Fiona Apple’s lauded Fetch The Bolt Cutters album gets physical release


Fetch The Boltcutters




Its debut on streaming services back in April brought a response which has not only made it one of this year’s most acclaimed records, but one of the most acclaimed of any year, and now Fiona Apple‘s Fetch The Bolt Cutters has been given a physical release.

From today, the chance to delight in a record which is likely to top most end-of-year lists in glorious reality has been afforded, with CD, vinyl and cassette versions all available. “Most established artists are permitted some kind of token radicalism,” our 8.5/10 review opens.

“Whether it’s the plight of the Nepalese, the orangutan’s loss of natural habit or global warming, they’re not afraid to express their shock and anger that practice x is still taking place in a supposedly civilised world. We tolerate this vanity because we love our stars, despite the obvious positions of privilege they harbour them in. We know that their outrage is not ours, but we forgive them.”

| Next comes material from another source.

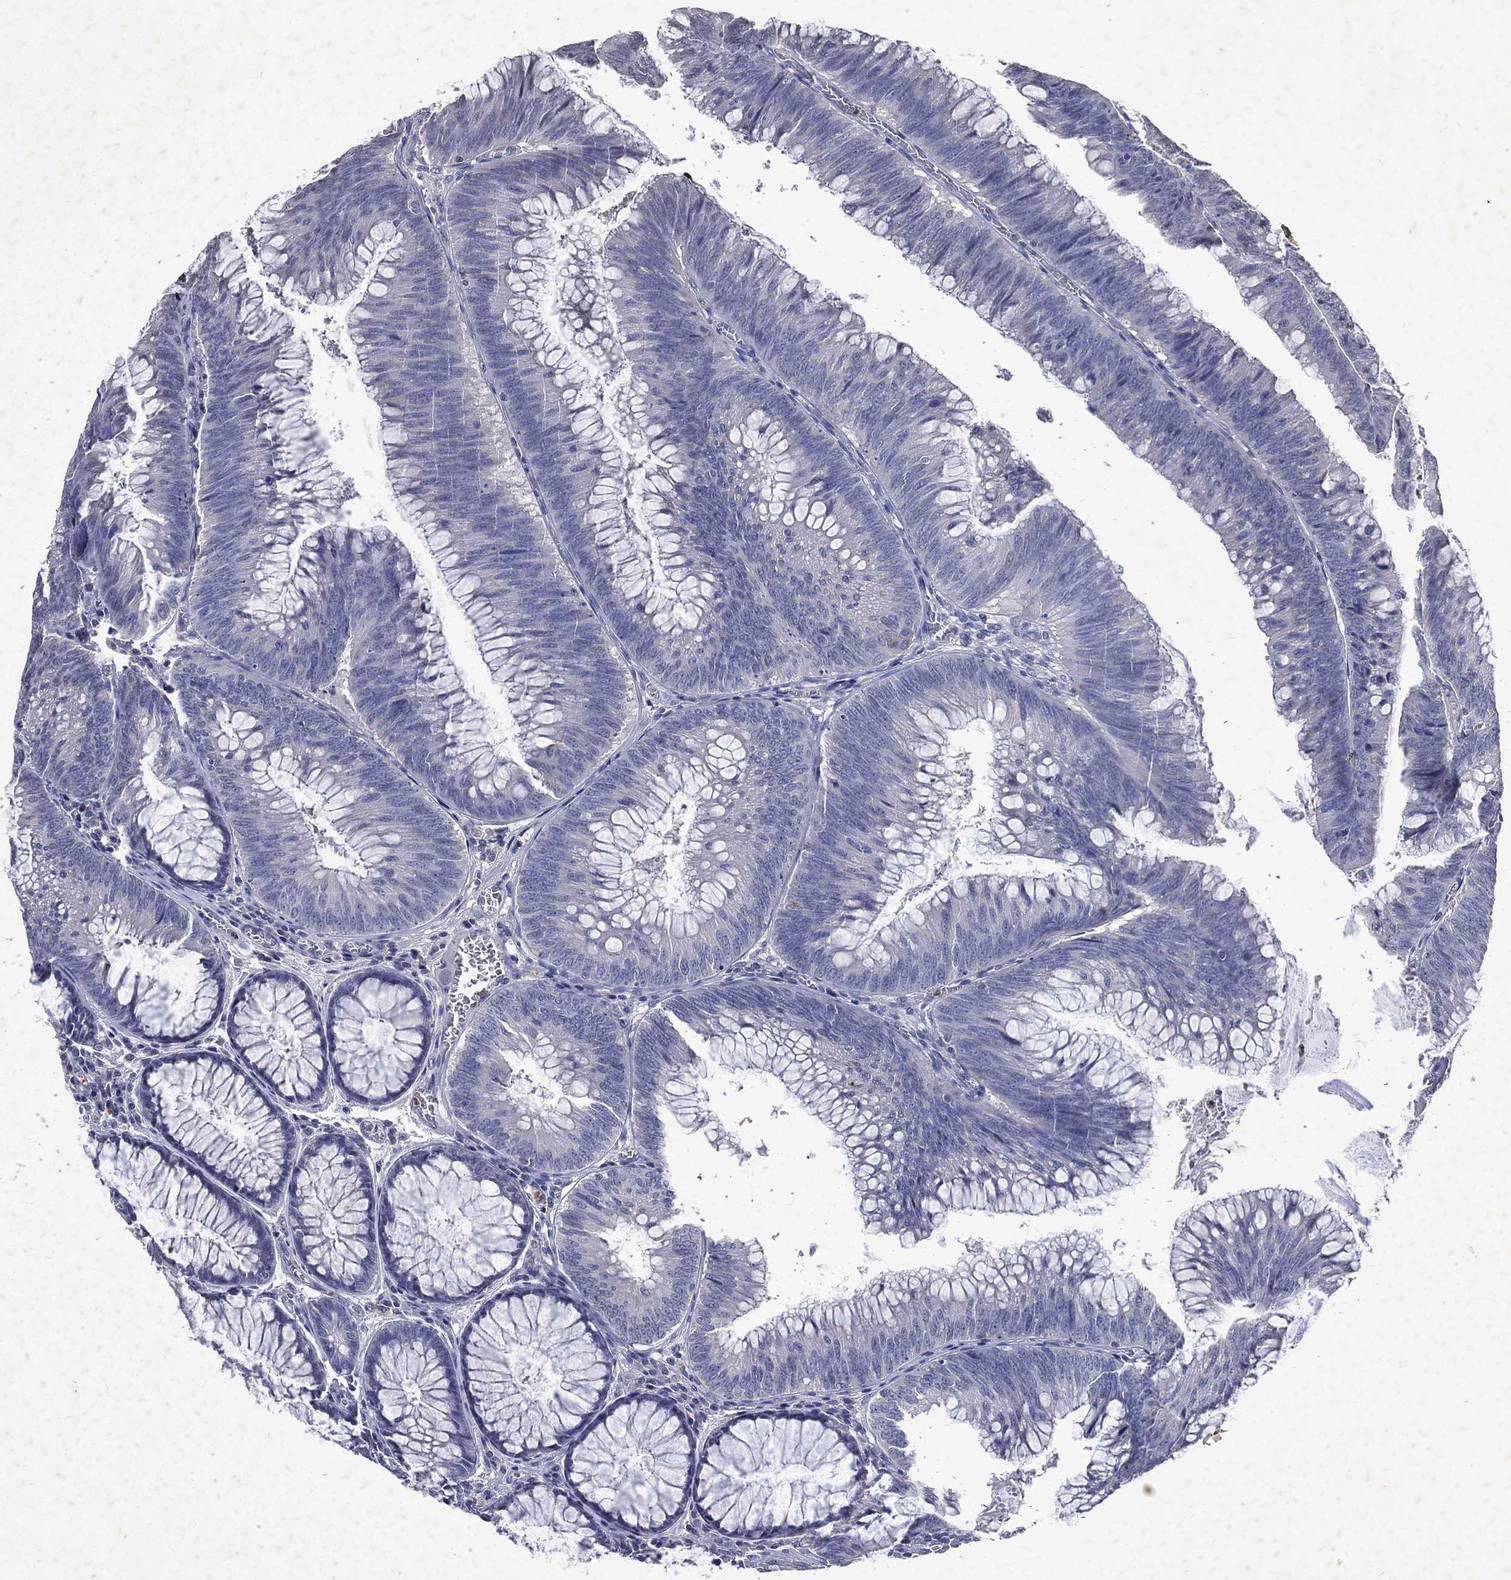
{"staining": {"intensity": "negative", "quantity": "none", "location": "none"}, "tissue": "colorectal cancer", "cell_type": "Tumor cells", "image_type": "cancer", "snomed": [{"axis": "morphology", "description": "Adenocarcinoma, NOS"}, {"axis": "topography", "description": "Rectum"}], "caption": "Immunohistochemistry (IHC) of adenocarcinoma (colorectal) displays no expression in tumor cells. Nuclei are stained in blue.", "gene": "SLC34A2", "patient": {"sex": "female", "age": 72}}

“Fiona Apple, however, represents something profoundly different: the daughter of a former Broadway actress, she grew up in Manhattan, later moving to California before she was discovered miraculously after throwing a few songs together on a first demo tape. Released in 1996, her debut album Tidal sold almost three million copies in the post Jagged Little Pill-era, and a seventeen year old Apple was thrust into a limelight in which her complicated and sometimes abrasive manner was cynically used as a marketing tool.”